WORK INSTRUCTIONS
Rewrite the material from the line with "scientific name: Hordeum marinum" through the line with "family: Rubiaceae" as a Markdown table with the columns Row and Entry. Give each line a row number and leave out any blank lines.
==== WORKING DATA ====
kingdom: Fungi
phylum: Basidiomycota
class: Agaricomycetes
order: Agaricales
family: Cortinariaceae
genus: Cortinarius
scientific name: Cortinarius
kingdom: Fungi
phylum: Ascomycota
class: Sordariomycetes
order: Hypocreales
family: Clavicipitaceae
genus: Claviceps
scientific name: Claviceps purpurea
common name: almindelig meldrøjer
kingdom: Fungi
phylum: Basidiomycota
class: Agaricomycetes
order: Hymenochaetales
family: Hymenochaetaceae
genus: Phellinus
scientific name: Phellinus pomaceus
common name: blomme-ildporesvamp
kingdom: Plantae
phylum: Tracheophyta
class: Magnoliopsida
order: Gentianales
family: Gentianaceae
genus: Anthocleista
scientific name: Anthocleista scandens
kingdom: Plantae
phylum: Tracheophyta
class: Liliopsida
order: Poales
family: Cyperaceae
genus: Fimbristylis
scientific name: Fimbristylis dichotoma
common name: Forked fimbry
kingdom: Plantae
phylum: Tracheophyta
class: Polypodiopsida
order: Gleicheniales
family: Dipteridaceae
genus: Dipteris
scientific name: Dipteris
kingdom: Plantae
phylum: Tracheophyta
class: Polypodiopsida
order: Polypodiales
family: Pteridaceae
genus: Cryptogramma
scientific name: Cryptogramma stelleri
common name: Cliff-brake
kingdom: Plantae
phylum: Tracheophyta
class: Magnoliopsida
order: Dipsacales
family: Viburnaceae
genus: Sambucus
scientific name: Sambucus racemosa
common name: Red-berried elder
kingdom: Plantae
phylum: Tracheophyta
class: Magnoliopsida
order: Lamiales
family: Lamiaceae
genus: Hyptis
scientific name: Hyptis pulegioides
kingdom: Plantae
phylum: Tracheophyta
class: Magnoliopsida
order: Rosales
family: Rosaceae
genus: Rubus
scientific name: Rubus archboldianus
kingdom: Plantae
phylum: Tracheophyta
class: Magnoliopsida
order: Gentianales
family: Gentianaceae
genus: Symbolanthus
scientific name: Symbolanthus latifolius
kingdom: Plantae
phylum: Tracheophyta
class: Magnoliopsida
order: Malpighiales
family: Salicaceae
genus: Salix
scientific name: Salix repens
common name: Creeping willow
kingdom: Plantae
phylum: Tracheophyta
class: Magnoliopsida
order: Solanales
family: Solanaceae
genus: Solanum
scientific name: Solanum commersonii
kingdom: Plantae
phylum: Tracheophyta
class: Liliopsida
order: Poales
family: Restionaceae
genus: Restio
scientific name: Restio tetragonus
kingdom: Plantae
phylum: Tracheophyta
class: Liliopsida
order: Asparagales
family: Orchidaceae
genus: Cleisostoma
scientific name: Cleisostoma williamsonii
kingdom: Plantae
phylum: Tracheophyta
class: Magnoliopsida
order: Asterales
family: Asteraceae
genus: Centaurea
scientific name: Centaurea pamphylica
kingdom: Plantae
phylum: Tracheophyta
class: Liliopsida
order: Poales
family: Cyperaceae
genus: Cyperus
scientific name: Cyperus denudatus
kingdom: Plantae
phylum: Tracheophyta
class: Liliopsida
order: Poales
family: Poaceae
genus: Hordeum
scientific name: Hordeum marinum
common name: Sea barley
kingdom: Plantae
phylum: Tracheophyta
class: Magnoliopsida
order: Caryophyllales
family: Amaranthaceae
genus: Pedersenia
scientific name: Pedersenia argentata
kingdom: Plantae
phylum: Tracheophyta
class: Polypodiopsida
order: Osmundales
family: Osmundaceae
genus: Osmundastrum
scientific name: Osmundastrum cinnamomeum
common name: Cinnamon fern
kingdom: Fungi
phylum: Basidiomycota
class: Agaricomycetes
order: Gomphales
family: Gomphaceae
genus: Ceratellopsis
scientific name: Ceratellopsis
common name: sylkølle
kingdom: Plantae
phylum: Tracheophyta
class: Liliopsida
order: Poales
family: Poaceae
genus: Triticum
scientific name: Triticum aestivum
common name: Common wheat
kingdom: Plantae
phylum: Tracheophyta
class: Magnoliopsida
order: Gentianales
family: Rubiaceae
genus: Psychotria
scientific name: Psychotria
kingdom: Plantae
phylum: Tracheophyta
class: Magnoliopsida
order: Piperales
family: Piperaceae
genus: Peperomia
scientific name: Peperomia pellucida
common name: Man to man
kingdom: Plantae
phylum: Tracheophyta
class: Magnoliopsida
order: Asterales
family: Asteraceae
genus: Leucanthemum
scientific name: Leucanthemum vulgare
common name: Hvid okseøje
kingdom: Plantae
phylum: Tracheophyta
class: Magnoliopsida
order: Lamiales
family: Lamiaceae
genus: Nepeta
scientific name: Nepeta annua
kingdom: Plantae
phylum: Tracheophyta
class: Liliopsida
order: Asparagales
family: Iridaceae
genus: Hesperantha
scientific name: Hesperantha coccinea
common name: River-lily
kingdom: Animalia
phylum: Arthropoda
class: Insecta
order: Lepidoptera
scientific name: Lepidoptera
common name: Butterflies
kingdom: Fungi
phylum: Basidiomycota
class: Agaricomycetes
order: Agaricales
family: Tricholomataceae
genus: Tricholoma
====
SOLUTION TO THIS PROBLEM
| Row | Entry |
|---|---|
| 1 | scientific name: Hordeum marinum |
| 2 | common name: Sea barley |
| 3 | kingdom: Plantae |
| 4 | phylum: Tracheophyta |
| 5 | class: Magnoliopsida |
| 6 | order: Caryophyllales |
| 7 | family: Amaranthaceae |
| 8 | genus: Pedersenia |
| 9 | scientific name: Pedersenia argentata |
| 10 | kingdom: Plantae |
| 11 | phylum: Tracheophyta |
| 12 | class: Polypodiopsida |
| 13 | order: Osmundales |
| 14 | family: Osmundaceae |
| 15 | genus: Osmundastrum |
| 16 | scientific name: Osmundastrum cinnamomeum |
| 17 | common name: Cinnamon fern |
| 18 | kingdom: Fungi |
| 19 | phylum: Basidiomycota |
| 20 | class: Agaricomycetes |
| 21 | order: Gomphales |
| 22 | family: Gomphaceae |
| 23 | genus: Ceratellopsis |
| 24 | scientific name: Ceratellopsis |
| 25 | common name: sylkølle |
| 26 | kingdom: Plantae |
| 27 | phylum: Tracheophyta |
| 28 | class: Liliopsida |
| 29 | order: Poales |
| 30 | family: Poaceae |
| 31 | genus: Triticum |
| 32 | scientific name: Triticum aestivum |
| 33 | common name: Common wheat |
| 34 | kingdom: Plantae |
| 35 | phylum: Tracheophyta |
| 36 | class: Magnoliopsida |
| 37 | order: Gentianales |
| 38 | family: Rubiaceae |